Pretending now hasn’t arrived is just burying your head in the sand.  Saying the only thing you know how to do is to work on your craft (narrowly defined), and then bemoaning that you haven’t been discovered…that’s just hiding.

There’s nothing keeping you from embracing today today, from jumping in now, because so many people are still going to want to hide, and if you start building now, I promise you’ll get there.

Initiate

My first real job was as a management consultant, and after that I worked at a number of big companies, and from both I inherited a clear, incorrect sense of how my professional life should evolve.  It looked something like this:

Meaning:

  • As you’re starting out, your job is to DO: folks give you assignments, and it’s your job to execute (“build this model;” “complete these benchmarking interviews”; “write this proposal”).
  • Then eventually you become a “manager”: there are projects for you to run, and people for you to supervise, and you have to figure out how to do that well
  • And finally you are anointed a “leader” (aka Partner, C-level exec, etc.) – you’re in charge and you decide things

What always felt mysterious was how one jumps from one step to the next.  You could do a good job on stuff and eventually you’d be recognized and promoted (hopefully), but I knew that the cashflow models I was building as an entry-level consultant weren’t teaching me to sell projects, so how would I ever leap that chasm?  Plus, it’s a terrible waiting game: at its best, you set a bunch of ambitious goals, work to exceed those goals, and hope someone notices you and gives you that big promotion and a step up the ladder.  You’re out there checking off boxes, but you’re also waiting for someone to decide it’s OK for you to step forward and do the next thing.

This model is dead, ill-informed, outdated.   The only real purpose it served was to allow the people in charge to feel in charge, and to make sure that great ideas didn’t come from most of the organization.
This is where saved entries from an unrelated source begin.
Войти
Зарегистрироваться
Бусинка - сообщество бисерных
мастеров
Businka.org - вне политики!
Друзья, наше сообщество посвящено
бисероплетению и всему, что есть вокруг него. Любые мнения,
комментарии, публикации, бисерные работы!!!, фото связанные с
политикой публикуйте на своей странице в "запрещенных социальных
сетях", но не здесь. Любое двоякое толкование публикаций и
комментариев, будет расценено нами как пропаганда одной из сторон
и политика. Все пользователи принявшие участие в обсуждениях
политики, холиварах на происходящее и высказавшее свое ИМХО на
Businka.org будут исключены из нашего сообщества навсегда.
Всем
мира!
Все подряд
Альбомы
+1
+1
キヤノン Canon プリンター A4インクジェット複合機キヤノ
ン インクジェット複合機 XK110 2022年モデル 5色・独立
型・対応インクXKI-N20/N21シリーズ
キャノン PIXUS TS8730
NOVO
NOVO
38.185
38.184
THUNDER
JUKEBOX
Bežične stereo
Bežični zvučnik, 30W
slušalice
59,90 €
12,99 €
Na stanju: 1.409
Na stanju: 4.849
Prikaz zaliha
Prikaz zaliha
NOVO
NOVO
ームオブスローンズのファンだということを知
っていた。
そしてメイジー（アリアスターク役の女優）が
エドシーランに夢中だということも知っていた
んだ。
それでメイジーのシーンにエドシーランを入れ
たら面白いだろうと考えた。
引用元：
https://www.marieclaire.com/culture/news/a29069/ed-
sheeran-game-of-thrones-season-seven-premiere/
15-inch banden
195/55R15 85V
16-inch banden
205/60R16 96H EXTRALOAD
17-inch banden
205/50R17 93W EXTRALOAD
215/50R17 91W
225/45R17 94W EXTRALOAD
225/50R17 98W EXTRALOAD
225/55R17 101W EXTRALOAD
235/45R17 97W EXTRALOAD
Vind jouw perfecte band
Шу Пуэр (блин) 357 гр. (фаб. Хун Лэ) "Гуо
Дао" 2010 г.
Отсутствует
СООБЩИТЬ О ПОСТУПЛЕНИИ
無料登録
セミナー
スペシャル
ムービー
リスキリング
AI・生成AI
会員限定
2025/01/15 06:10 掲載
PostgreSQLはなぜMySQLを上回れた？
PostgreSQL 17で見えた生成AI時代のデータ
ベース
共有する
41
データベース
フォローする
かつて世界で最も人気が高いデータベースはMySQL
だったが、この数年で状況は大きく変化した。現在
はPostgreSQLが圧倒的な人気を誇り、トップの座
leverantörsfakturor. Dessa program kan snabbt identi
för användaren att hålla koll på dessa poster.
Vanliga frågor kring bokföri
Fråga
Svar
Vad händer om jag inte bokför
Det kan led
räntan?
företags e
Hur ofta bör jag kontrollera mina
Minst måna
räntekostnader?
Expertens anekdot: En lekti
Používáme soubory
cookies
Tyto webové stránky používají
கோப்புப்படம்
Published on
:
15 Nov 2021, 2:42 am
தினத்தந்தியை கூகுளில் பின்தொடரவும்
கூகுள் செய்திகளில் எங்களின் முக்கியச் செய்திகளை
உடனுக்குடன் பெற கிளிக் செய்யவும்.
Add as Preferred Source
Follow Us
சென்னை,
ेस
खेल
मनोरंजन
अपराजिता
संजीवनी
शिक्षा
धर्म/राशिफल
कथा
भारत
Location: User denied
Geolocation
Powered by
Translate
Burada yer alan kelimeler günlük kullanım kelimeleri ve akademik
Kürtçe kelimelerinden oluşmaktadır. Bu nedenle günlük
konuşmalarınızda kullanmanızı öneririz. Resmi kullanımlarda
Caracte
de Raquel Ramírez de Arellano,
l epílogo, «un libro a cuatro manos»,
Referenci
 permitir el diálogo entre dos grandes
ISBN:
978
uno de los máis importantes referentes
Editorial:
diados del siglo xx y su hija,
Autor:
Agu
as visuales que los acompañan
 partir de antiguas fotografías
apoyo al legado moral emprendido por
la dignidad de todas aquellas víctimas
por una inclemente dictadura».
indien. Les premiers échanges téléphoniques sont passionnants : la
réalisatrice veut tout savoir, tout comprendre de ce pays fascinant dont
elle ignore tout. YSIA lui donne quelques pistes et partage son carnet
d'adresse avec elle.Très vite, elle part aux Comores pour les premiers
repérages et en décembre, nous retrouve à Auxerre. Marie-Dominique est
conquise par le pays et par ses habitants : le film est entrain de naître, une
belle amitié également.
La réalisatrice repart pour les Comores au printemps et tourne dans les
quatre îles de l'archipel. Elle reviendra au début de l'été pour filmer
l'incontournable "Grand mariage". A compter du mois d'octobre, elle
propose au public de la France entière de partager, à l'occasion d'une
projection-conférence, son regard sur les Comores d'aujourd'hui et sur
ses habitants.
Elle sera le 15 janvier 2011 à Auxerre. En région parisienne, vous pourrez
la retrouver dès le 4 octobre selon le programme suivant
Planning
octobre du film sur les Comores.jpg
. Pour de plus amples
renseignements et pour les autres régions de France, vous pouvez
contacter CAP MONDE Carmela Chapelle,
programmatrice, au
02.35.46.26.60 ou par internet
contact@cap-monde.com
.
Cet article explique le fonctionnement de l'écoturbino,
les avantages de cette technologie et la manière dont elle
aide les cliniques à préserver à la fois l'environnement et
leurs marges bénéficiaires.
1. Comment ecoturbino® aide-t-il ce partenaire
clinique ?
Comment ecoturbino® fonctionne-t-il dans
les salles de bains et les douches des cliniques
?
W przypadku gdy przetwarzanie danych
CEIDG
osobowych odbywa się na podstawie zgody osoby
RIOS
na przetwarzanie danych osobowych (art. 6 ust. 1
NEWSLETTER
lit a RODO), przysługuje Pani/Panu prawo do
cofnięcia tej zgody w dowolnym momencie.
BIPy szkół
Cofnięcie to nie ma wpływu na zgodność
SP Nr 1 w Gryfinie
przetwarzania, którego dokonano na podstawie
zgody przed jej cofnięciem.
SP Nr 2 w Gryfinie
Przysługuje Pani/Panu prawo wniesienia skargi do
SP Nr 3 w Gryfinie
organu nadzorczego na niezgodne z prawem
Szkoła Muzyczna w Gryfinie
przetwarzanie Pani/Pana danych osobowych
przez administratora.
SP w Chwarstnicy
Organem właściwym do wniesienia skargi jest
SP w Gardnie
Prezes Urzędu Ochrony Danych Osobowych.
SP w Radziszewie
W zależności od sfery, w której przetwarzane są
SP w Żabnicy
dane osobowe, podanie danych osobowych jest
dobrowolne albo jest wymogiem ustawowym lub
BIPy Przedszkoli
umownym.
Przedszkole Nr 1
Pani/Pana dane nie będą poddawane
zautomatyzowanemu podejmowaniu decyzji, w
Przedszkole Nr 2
Here’s a different chart so simple that it forces you to look it (and yourself) straight in the eye:

Every day, no matter where you sit in the organization and what you’ve been asked to do, you’re in a position to initiate things.  Ideas, seminars, journals, newsletters, blogs, new software projects, better sales pitches, partnerships that will change the game

When you initiate you come up with the idea and get it rolling.  You don’t need permission, because if you create something great and someone loves it so much that they want to grab it from you, that’s fine – you’ve created something of value, and you can go on to the next thing.

Instead of worrying about getting credit and your job title, worry about leverage.

Stop waiting around.  Stop asking for permission.  Start things and ask to be stopped.   Find people who will help, who can do some of the work, who can take some or all of the credit.  And then do it again.